Human pose keypoint data:
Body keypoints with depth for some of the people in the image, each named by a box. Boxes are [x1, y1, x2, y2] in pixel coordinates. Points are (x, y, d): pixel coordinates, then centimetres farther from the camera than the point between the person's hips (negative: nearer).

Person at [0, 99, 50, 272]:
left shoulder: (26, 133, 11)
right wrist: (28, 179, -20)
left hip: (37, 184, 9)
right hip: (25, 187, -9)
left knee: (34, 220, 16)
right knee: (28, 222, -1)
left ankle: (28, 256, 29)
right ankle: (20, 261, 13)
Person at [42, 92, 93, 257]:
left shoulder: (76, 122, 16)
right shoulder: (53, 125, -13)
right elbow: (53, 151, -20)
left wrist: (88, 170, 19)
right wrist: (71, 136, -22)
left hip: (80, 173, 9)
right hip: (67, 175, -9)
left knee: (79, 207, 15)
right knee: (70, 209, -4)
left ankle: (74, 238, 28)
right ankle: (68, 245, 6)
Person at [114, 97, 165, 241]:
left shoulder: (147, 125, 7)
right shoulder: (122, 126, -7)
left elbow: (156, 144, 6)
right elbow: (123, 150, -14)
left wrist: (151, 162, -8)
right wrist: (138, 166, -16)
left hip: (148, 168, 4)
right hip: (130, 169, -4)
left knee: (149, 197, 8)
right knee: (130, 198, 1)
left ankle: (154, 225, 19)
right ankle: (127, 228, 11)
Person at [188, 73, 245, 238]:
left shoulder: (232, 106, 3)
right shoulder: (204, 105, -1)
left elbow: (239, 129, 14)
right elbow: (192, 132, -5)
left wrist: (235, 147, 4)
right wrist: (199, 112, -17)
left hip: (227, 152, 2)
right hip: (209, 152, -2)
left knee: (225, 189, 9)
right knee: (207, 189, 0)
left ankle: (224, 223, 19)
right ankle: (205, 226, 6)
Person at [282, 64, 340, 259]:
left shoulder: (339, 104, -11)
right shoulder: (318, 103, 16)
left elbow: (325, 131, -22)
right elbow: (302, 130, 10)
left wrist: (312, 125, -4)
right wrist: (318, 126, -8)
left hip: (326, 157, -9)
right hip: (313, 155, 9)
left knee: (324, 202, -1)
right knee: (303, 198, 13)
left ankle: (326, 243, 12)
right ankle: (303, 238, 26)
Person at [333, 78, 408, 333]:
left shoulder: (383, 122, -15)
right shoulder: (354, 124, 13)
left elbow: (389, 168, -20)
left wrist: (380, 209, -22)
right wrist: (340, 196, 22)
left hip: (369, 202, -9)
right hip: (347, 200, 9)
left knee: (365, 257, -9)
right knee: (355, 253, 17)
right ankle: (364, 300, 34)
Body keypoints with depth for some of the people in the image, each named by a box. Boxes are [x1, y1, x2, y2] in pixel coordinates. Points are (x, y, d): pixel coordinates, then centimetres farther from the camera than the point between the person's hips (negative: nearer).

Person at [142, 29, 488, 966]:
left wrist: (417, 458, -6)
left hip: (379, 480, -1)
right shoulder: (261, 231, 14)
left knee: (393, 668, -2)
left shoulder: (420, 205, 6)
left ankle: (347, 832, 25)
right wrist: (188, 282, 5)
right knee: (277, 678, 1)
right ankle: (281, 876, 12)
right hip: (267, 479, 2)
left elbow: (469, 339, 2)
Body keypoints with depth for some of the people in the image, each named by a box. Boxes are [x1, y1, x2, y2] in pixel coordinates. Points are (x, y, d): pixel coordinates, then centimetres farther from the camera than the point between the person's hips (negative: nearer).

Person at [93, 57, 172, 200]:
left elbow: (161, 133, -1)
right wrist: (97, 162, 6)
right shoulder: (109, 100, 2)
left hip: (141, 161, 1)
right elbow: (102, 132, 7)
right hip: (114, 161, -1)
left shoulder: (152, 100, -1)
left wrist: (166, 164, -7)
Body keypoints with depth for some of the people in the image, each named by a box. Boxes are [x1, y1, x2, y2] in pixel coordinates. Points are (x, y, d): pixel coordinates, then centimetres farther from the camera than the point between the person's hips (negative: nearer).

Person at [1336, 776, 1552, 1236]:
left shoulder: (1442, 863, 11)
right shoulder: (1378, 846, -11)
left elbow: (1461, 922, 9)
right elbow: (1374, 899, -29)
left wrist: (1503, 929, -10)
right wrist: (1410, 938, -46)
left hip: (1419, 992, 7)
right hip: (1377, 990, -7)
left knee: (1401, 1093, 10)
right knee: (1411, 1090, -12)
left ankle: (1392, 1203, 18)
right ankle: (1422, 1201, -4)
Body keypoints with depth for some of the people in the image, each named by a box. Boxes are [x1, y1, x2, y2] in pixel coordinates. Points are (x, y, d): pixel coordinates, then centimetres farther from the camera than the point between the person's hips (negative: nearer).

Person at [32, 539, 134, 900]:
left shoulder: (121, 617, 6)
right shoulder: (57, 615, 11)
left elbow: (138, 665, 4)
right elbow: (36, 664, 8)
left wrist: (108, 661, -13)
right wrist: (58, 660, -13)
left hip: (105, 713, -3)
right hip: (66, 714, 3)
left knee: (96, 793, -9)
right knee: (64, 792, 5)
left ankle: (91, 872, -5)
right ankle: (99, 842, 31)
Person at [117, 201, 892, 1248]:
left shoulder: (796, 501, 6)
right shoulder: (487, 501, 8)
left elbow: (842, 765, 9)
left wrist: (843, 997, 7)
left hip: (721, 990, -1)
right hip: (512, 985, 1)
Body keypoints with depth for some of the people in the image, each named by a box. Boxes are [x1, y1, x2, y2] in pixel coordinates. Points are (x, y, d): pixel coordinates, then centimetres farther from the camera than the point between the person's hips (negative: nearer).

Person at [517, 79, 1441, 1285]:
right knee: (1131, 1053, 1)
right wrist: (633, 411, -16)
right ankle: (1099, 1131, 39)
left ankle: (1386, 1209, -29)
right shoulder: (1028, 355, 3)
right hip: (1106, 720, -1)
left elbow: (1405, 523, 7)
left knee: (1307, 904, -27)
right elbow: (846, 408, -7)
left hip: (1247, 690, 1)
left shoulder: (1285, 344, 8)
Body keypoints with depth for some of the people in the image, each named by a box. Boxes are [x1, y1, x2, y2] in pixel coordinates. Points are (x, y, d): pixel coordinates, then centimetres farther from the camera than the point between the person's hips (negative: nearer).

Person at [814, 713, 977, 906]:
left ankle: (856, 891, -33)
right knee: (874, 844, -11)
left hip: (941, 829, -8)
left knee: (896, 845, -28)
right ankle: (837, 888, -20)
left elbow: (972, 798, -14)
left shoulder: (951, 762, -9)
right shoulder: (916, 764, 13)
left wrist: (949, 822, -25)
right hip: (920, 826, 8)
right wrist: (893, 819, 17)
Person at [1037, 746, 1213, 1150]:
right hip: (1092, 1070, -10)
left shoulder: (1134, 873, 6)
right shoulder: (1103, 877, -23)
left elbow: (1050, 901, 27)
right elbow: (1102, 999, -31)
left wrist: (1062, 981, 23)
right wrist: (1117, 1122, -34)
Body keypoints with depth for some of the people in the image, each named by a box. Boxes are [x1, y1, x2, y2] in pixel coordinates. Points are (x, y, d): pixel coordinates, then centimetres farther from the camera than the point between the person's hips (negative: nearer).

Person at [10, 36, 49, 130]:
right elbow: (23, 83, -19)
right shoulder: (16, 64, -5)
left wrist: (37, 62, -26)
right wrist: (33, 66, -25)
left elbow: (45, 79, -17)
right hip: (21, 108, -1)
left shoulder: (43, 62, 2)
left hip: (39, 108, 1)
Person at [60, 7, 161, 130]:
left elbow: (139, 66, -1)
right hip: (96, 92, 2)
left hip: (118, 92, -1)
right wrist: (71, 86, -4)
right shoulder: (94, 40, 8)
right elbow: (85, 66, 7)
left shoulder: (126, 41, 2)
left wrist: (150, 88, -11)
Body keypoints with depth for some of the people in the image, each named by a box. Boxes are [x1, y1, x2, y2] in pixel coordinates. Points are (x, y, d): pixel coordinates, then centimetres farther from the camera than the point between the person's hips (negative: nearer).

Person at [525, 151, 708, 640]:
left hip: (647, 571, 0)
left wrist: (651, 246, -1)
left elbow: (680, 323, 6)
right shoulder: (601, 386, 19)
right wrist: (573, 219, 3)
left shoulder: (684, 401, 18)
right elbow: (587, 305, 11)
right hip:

*Exercise*
Rewrite the data lines from the one holding "right shoulder: (487, 501, 8)" through the one holding "right hip: (512, 985, 1)", inclusive, keeping each keypoint name. Multiply every x, y, and depth value by 1.65, and round each result to a whole number with halves rounded up.

*Answer*
right shoulder: (804, 827, 13)
left elbow: (1389, 1262, 15)
left wrist: (1391, 1645, 12)
left hip: (1190, 1634, -2)
right hip: (845, 1625, 2)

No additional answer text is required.